Call of Juarez
Call of Juarez is one of the very earliest DX10 games. It is loosely based on Spaghetti Westerns that became popular in the early 1970s. Call of Juarez features its Chrome Engine using Shader Model 4 with DirectX 10. Our benchmark is built into Call of Juarez. It runs a simple flyby of a level that is created to showcase its DX10 effects. It offers good repeatability and it is a good stress test for DX10 features in graphics cards, although it is not quite the same as actual gameplay because the game logic and AI are stripped out of this demo.
Performing Call of Juarez benchmark is easy. You are presented with a simple menu to choose resolution, anti-aliasing, and two choices of shadow quality options. We set the shadow quality on “high” and the shadow map resolution to the maximum, 2048×2048. At the end of the run, the demo presents you with the minimum, maximum, and average frame rate, along with the option to quit or run the benchmark again. We always ran the benchmark at least a second time and recorded that generally higher score.

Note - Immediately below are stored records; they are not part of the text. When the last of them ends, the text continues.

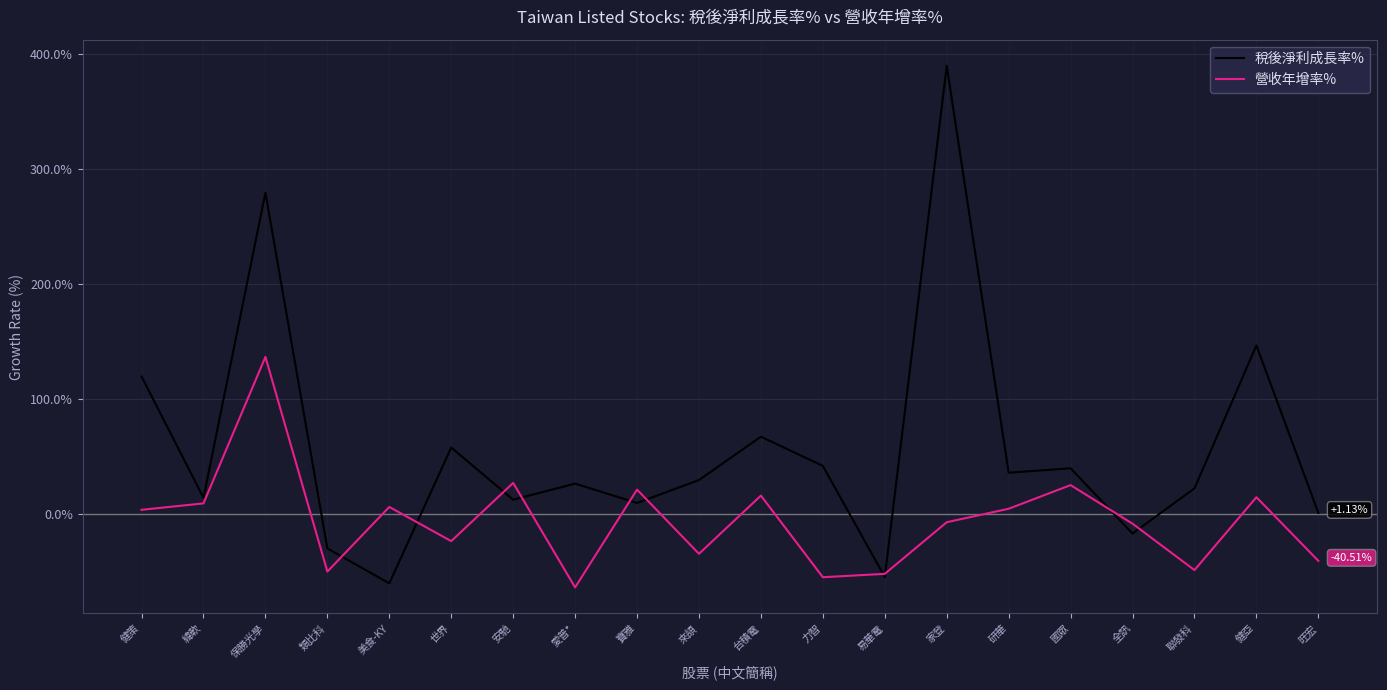

What is the difference between the 營收年增率% values at 保勝光學 and 國眾?

111.4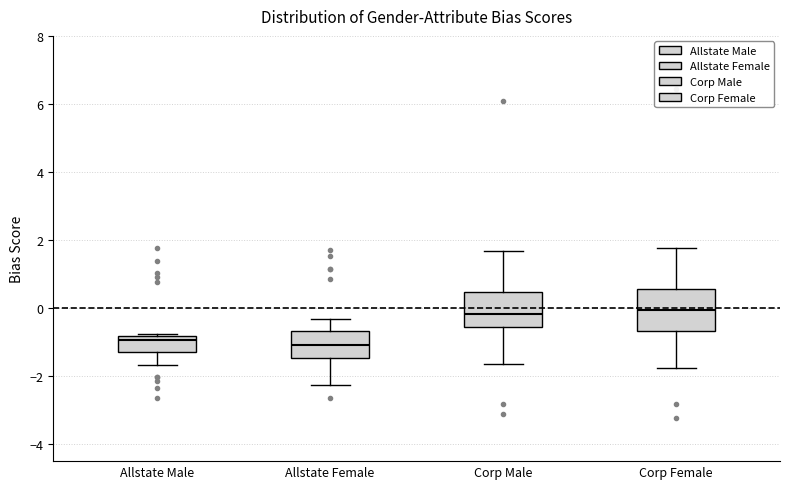

Where is the upper edge of the box for Allstate Male on the y-axis? The values are not printed on the chart, so give them approximately, as read against the axis.

-0.8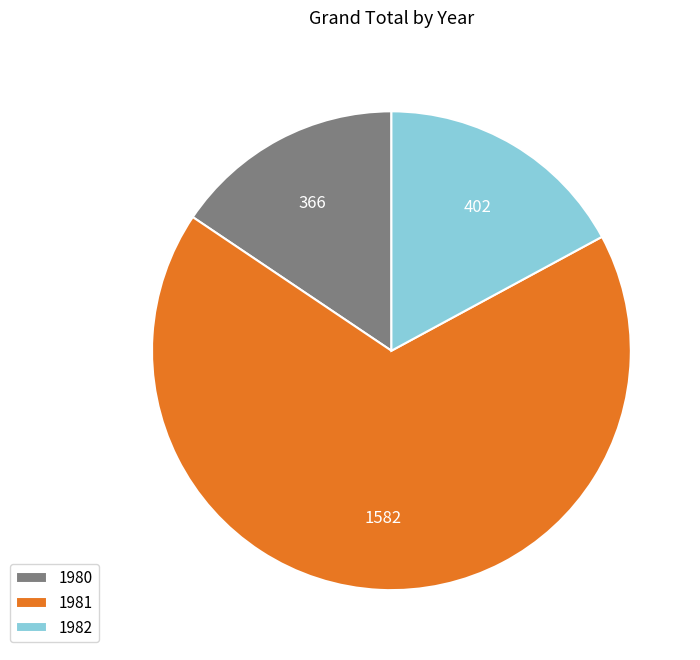

Which slice is the smallest?

1980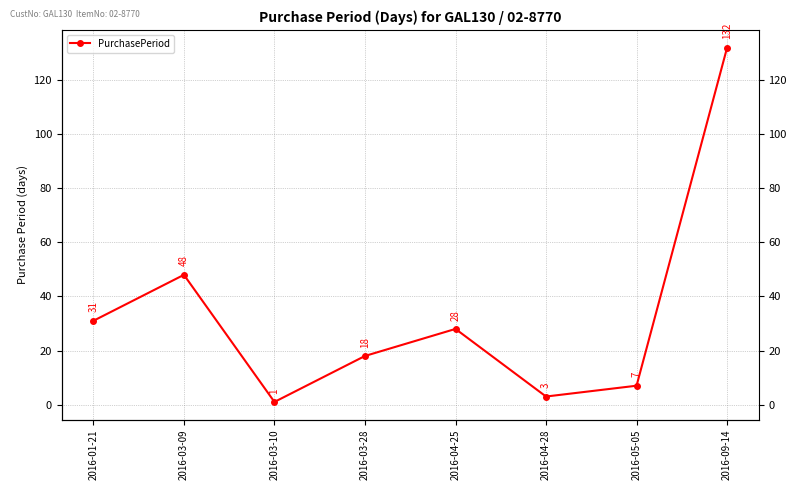

Is this an area chart (filled region under the line)?

No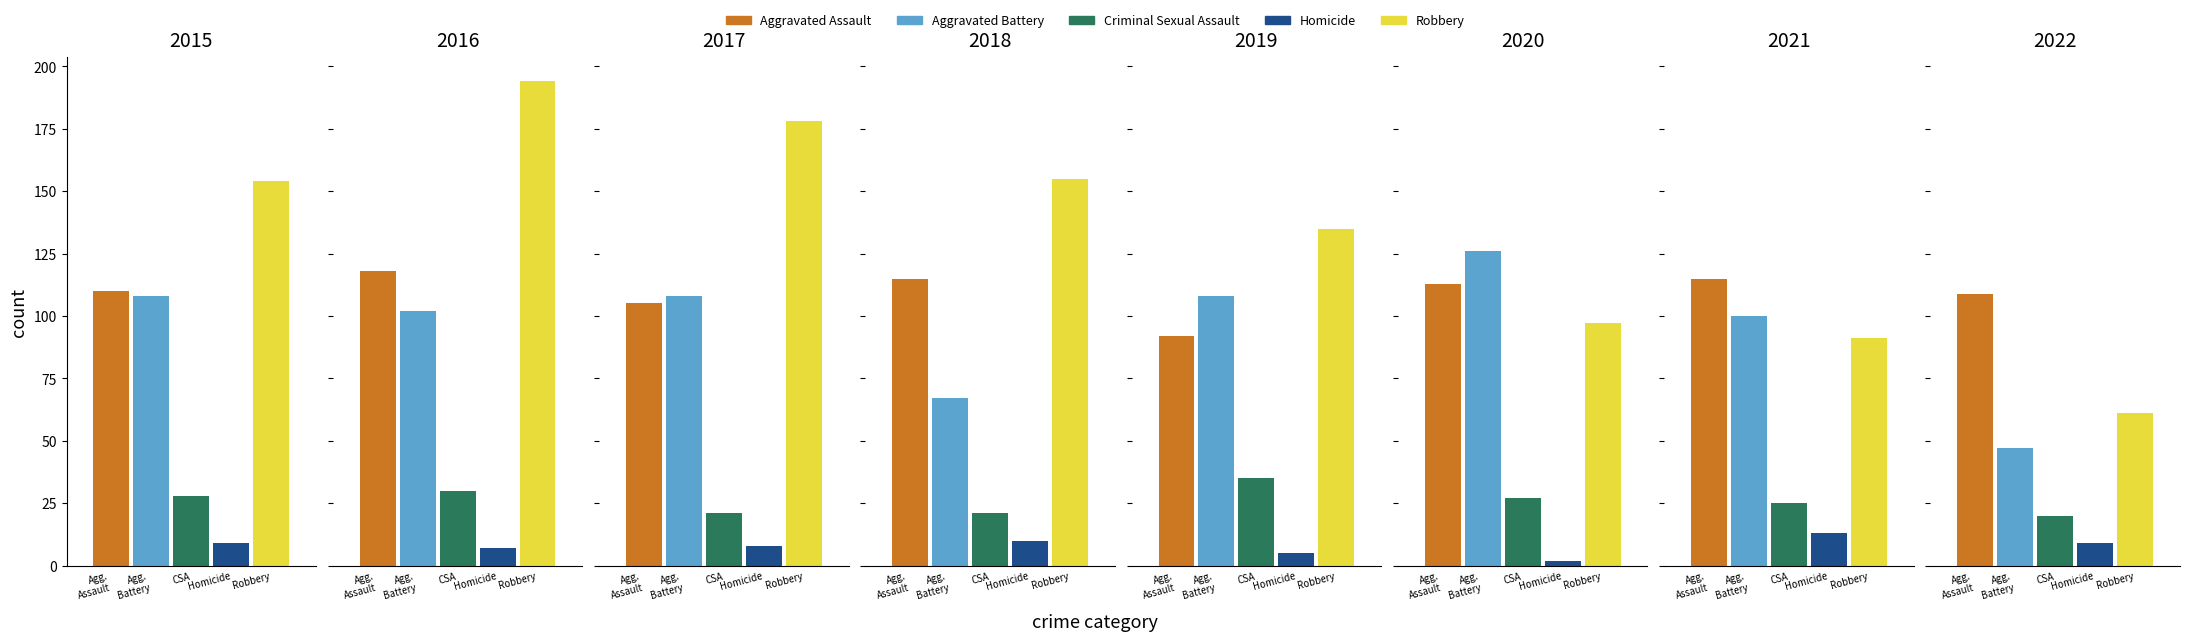

What is the smallest value displayed?

2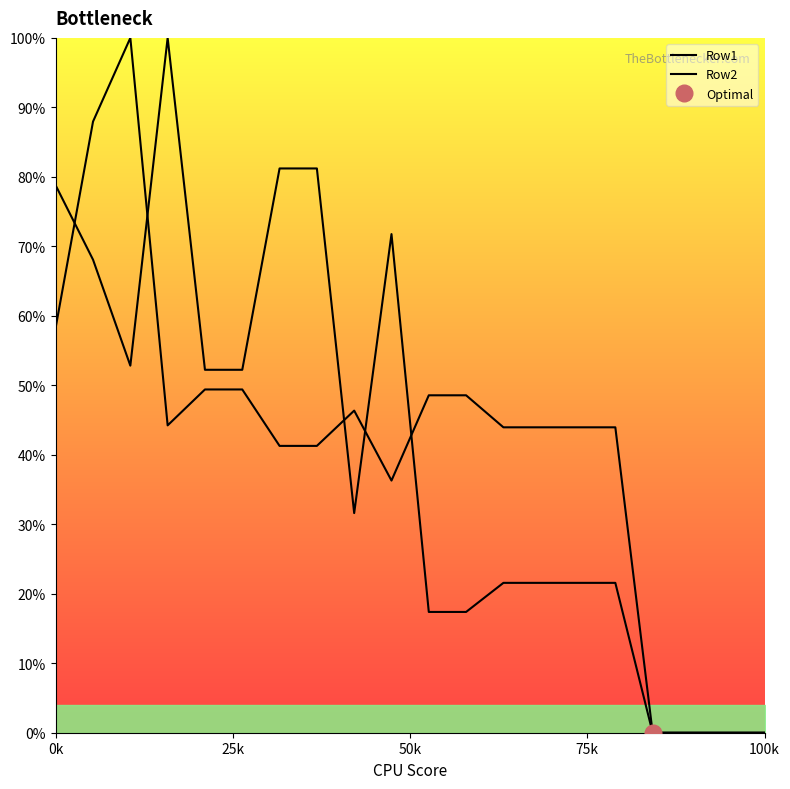

How many positive values does the Row1 series have?

16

Here are Call of Juarez DX10 benchmark results, first at 1920×1200; there is no 2560×1600 run available:
Now we test at 1680×1050:
The GTX 580 takes the lead over the GTX 570 which edges the GTX 480. Next up are the HD 6970, the HD 6950 and the HD 5870 all with very respectable playable framerates. The overclocked GTX 460s are faster than the HD 5870 and the GTX 280 and HD 4870 are really showing their age.